*提示文:*
● ● ● ●

前回は「真珠湾へ向かう山口多聞〜海軍兵学校の成績と人事・曖昧な権限・南雲長官と山口司令官の立場・真珠湾奇襲攻撃の中途半端な戦果・米空母不在〜」の話でした。
山口多聞の偉大な先見性:優れた頭脳を活かさぬ日本の組織
おそらく、南雲長官は山口司令官が「あまり好きではなかった」のでしょう。
山口は
生意気だ!
私の方が
先輩で「先任」なのだ!
米海軍に痛撃を与え、大成功とも言える真珠湾奇襲攻撃でした。
米空母が不在でしたが、戦艦や航空機に多大な損害を与えました。
空母がいないなら、
大戦果ではない!
真珠湾の
石油タンクを叩くべきだ!
そして、整備工場などを破壊すれば、基地としての
機能が大きく損なわれるはず!
南雲長官!
石油タンク、整備工場を叩くべきです!
この山口司令官の具申(提言)は際立ったものであり、偉大な先見性を持っていました。
ところが、南雲長官は、
もう
十分だろう!
基地攻撃は却下!
日本に帰ろう・・・
山口司令官の提言を却下して、内地(日本本土)へ帰還しました。
いわば中途半端な結果に終わった真珠湾奇襲攻撃。
それでもなお、米海軍への打撃は極めて甚大でした。
民間人含め2,400名ほどが死亡する事態となった米海軍。
この意味において、真珠湾奇襲攻撃は「大成功ではないが、成功」であったのでした。

● ● ● ●

*取り組む課題:*
1. 山口多聞についての文章で、山口司令官が南雲長官に「叩くべきです」と具申したものは何か。
2. 山口多聞についての文章を、最後の文の後から続けて書くこと。

*抜粋データ:*
● ● ● ●

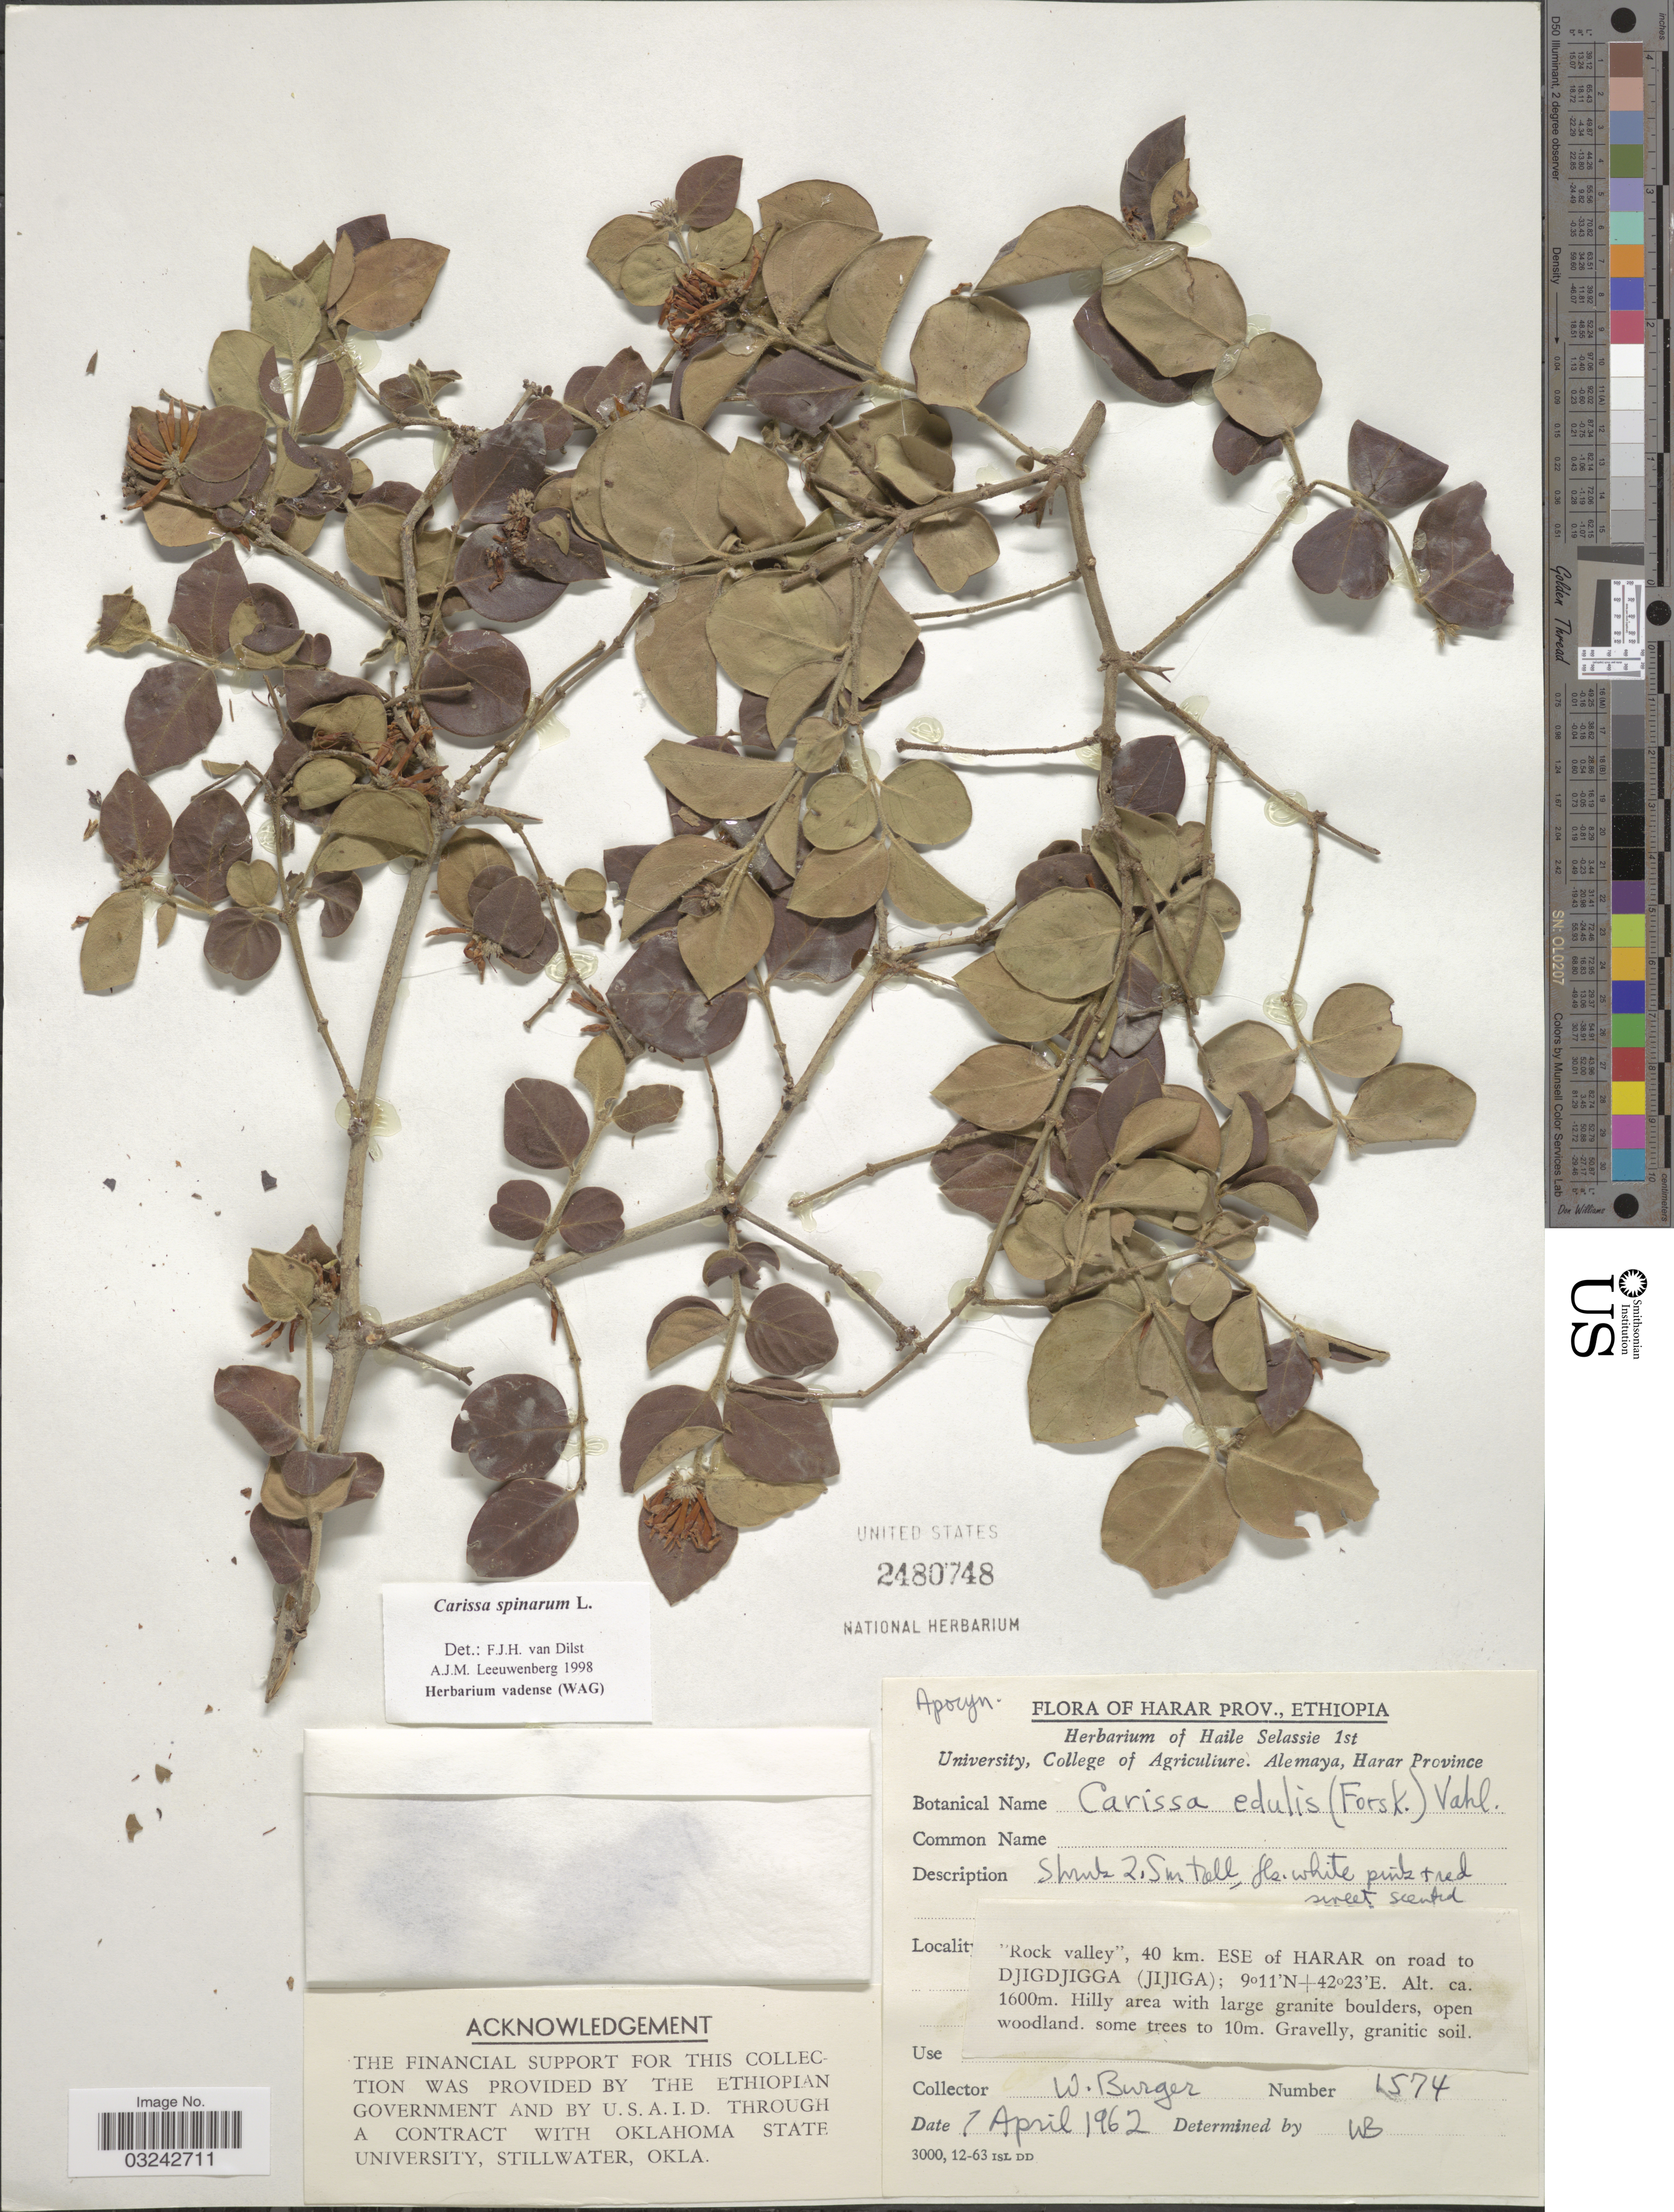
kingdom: Plantae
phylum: Tracheophyta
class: Magnoliopsida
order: Gentianales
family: Apocynaceae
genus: Carissa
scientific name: Carissa spinarum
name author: L.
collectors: W. Burger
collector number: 1574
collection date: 1962-04-07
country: Ethiopia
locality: Harar Prov. "Rock valley", 40 km. ESE of Harar on road to Djigdjigga (Jijiga).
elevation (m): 1600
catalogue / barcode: US 2480748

● ● ● ●

*課題の解答:*
1. 石油タンクと整備工場。

2.
「宣戦布告前」の奇襲攻撃:リメンバー・パールハーバー
ところが、大変な事態が発生しました。
なんと、外務省の大失態により「宣戦布告前」の攻撃となります。
Japanの攻撃は、
宣戦布告前だ!
この攻撃は、
奇襲攻撃ではない!
騙し討ち
攻撃なのだ!
リメンバー・
パールハーバー!
リメンバー・
パールハーバー!
米国は「リメンバー・パールハーバー!」を合言葉に反撃に出ます。
日本国内が大いに沸き、大勝利だったはずの奇襲攻撃。
「騙し討ち攻撃」によって、米国全体が大いに戦意を高揚させる結果となりました。
大衝撃を受けた米軍でしたが、後に被害状況を詳しく調査します。
その結果、
非常に多くの米軍人が亡くなったのは、
大変悔しく、大きな損失・・・
だが、軍艦は、
思ったより大した損害ではない・・・
一部の戦艦は完全に沈まず、
海から引き上げて修理した・・・
山口司令官の指摘通り、奇襲攻撃は中途半端に終わってしまったのでした。
米海軍指揮官の見解:奇襲攻撃後の日本海軍
のちに、米太平洋艦隊司令長官となるチェスター・ニミッツ。
日本海軍は、真珠湾の工廠(修理工場)・石油タンクを、
攻撃しなかった・・・
これは、米国にとって、
大きな幸いだ!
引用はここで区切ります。